Content starts

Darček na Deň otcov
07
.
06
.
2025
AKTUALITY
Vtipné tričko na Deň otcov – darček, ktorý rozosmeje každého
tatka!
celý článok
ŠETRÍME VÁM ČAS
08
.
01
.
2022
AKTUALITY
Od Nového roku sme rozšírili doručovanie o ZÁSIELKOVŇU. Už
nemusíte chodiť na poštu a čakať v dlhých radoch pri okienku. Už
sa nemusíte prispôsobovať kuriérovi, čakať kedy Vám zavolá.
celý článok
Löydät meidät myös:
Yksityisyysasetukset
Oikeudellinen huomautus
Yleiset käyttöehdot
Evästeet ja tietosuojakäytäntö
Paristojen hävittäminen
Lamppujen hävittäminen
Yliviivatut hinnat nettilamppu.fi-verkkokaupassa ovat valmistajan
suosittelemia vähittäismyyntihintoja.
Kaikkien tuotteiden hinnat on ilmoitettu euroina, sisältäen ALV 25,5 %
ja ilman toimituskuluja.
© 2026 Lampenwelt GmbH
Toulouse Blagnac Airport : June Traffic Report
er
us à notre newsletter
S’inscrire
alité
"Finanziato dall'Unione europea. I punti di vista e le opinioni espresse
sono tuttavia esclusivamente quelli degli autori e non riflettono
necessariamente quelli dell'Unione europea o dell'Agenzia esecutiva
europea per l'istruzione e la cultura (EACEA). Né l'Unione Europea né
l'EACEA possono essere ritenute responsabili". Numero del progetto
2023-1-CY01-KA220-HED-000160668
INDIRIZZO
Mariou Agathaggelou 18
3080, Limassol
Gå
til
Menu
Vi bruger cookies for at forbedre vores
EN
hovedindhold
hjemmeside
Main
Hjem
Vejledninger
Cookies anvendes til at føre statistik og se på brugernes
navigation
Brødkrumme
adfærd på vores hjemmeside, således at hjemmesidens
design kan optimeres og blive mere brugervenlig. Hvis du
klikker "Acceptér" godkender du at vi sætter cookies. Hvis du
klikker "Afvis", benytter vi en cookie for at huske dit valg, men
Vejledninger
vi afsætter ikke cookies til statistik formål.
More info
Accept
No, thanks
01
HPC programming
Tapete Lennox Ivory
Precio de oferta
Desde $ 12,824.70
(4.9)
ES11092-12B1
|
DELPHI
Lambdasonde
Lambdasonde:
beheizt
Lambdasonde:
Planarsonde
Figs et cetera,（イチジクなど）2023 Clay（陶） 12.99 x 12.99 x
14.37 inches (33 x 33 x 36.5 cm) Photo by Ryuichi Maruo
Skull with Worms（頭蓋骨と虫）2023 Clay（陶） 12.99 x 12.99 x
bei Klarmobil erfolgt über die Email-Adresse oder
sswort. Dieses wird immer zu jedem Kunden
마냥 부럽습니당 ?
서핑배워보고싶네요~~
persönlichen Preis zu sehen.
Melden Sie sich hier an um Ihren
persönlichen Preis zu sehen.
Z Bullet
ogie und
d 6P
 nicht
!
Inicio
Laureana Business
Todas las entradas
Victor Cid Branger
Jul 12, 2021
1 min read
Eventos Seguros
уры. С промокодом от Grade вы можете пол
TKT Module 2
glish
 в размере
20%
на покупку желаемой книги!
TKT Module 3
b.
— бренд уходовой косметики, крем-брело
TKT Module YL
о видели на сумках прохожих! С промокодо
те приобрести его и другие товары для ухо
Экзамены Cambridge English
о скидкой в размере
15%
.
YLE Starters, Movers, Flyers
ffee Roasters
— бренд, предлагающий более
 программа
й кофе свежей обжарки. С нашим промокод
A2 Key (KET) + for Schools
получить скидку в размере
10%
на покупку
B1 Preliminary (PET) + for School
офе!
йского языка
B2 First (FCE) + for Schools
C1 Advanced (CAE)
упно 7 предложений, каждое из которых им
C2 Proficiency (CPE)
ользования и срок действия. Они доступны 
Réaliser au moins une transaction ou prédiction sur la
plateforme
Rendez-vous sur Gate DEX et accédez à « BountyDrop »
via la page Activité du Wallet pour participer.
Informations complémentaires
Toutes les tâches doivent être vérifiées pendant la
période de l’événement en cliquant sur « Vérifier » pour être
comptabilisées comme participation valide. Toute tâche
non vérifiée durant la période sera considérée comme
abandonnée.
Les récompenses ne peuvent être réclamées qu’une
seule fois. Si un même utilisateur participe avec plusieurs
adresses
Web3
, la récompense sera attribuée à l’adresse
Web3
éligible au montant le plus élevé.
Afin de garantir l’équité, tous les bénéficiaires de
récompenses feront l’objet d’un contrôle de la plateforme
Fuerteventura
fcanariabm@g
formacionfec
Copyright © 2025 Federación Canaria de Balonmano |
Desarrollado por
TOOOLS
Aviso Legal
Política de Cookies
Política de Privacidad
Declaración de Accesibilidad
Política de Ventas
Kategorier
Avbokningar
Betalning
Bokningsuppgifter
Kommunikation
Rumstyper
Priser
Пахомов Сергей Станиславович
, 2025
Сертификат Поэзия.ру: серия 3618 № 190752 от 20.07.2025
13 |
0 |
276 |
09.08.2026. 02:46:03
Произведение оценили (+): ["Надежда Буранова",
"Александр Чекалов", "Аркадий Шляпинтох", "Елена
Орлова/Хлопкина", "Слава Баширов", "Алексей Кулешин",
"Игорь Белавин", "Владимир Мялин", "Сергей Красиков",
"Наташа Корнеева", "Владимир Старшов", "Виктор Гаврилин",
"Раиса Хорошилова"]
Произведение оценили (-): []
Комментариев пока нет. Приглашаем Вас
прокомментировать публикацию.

Content ends

INSTRUCTION:
Please transcribe the listing in its entirety, exactly.

RESULT:
Darček na Deň otcov
07
.
06
.
2025
AKTUALITY
Vtipné tričko na Deň otcov – darček, ktorý rozosmeje každého
tatka!
celý článok
ŠETRÍME VÁM ČAS
08
.
01
.
2022
AKTUALITY
Od Nového roku sme rozšírili doručovanie o ZÁSIELKOVŇU. Už
nemusíte chodiť na poštu a čakať v dlhých radoch pri okienku. Už
sa nemusíte prispôsobovať kuriérovi, čakať kedy Vám zavolá.
celý článok
Löydät meidät myös:
Yksityisyysasetukset
Oikeudellinen huomautus
Yleiset käyttöehdot
Evästeet ja tietosuojakäytäntö
Paristojen hävittäminen
Lamppujen hävittäminen
Yliviivatut hinnat nettilamppu.fi-verkkokaupassa ovat valmistajan
suosittelemia vähittäismyyntihintoja.
Kaikkien tuotteiden hinnat on ilmoitettu euroina, sisältäen ALV 25,5 %
ja ilman toimituskuluja.
© 2026 Lampenwelt GmbH
Toulouse Blagnac Airport : June Traffic Report
er
us à notre newsletter
S’inscrire
alité
"Finanziato dall'Unione europea. I punti di vista e le opinioni espresse
sono tuttavia esclusivamente quelli degli autori e non riflettono
necessariamente quelli dell'Unione europea o dell'Agenzia esecutiva
europea per l'istruzione e la cultura (EACEA). Né l'Unione Europea né
l'EACEA possono essere ritenute responsabili". Numero del progetto
2023-1-CY01-KA220-HED-000160668
INDIRIZZO
Mariou Agathaggelou 18
3080, Limassol
Gå
til
Menu
Vi bruger cookies for at forbedre vores
EN
hovedindhold
hjemmeside
Main
Hjem
Vejledninger
Cookies anvendes til at føre statistik og se på brugernes
navigation
Brødkrumme
adfærd på vores hjemmeside, således at hjemmesidens
design kan optimeres og blive mere brugervenlig. Hvis du
klikker "Acceptér" godkender du at vi sætter cookies. Hvis du
klikker "Afvis", benytter vi en cookie for at huske dit valg, men
Vejledninger
vi afsætter ikke cookies til statistik formål.
More info
Accept
No, thanks
01
HPC programming
Tapete Lennox Ivory
Precio de oferta
Desde $ 12,824.70
(4.9)
ES11092-12B1
|
DELPHI
Lambdasonde
Lambdasonde:
beheizt
Lambdasonde:
Planarsonde
Figs et cetera,（イチジクなど）2023 Clay（陶） 12.99 x 12.99 x
14.37 inches (33 x 33 x 36.5 cm) Photo by Ryuichi Maruo
Skull with Worms（頭蓋骨と虫）2023 Clay（陶） 12.99 x 12.99 x
bei Klarmobil erfolgt über die Email-Adresse oder
sswort. Dieses wird immer zu jedem Kunden
마냥 부럽습니당 ?
서핑배워보고싶네요~~
persönlichen Preis zu sehen.
Melden Sie sich hier an um Ihren
persönlichen Preis zu sehen.
Z Bullet
ogie und
d 6P
 nicht
!
Inicio
Laureana Business
Todas las entradas
Victor Cid Branger
Jul 12, 2021
1 min read
Eventos Seguros
уры. С промокодом от Grade вы можете пол
TKT Module 2
glish
 в размере
20%
на покупку желаемой книги!
TKT Module 3
b.
— бренд уходовой косметики, крем-брело
TKT Module YL
о видели на сумках прохожих! С промокодо
те приобрести его и другие товары для ухо
Экзамены Cambridge English
о скидкой в размере
15%
.
YLE Starters, Movers, Flyers
ffee Roasters
— бренд, предлагающий более
 программа
й кофе свежей обжарки. С нашим промокод
A2 Key (KET) + for Schools
получить скидку в размере
10%
на покупку
B1 Preliminary (PET) + for School
офе!
йского языка
B2 First (FCE) + for Schools
C1 Advanced (CAE)
упно 7 предложений, каждое из которых им
C2 Proficiency (CPE)
ользования и срок действия. Они доступны 
Réaliser au moins une transaction ou prédiction sur la
plateforme
Rendez-vous sur Gate DEX et accédez à « BountyDrop »
via la page Activité du Wallet pour participer.
Informations complémentaires
Toutes les tâches doivent être vérifiées pendant la
période de l’événement en cliquant sur « Vérifier » pour être
comptabilisées comme participation valide. Toute tâche
non vérifiée durant la période sera considérée comme
abandonnée.
Les récompenses ne peuvent être réclamées qu’une
seule fois. Si un même utilisateur participe avec plusieurs
adresses
Web3
, la récompense sera attribuée à l’adresse
Web3
éligible au montant le plus élevé.
Afin de garantir l’équité, tous les bénéficiaires de
récompenses feront l’objet d’un contrôle de la plateforme
Fuerteventura
fcanariabm@g
formacionfec
Copyright © 2025 Federación Canaria de Balonmano |
Desarrollado por
TOOOLS
Aviso Legal
Política de Cookies
Política de Privacidad
Declaración de Accesibilidad
Política de Ventas
Kategorier
Avbokningar
Betalning
Bokningsuppgifter
Kommunikation
Rumstyper
Priser
Пахомов Сергей Станиславович
, 2025
Сертификат Поэзия.ру: серия 3618 № 190752 от 20.07.2025
13 |
0 |
276 |
09.08.2026. 02:46:03
Произведение оценили (+): ["Надежда Буранова",
"Александр Чекалов", "Аркадий Шляпинтох", "Елена
Орлова/Хлопкина", "Слава Баширов", "Алексей Кулешин",
"Игорь Белавин", "Владимир Мялин", "Сергей Красиков",
"Наташа Корнеева", "Владимир Старшов", "Виктор Гаврилин",
"Раиса Хорошилова"]
Произведение оценили (-): []
Комментариев пока нет. Приглашаем Вас
прокомментировать публикацию.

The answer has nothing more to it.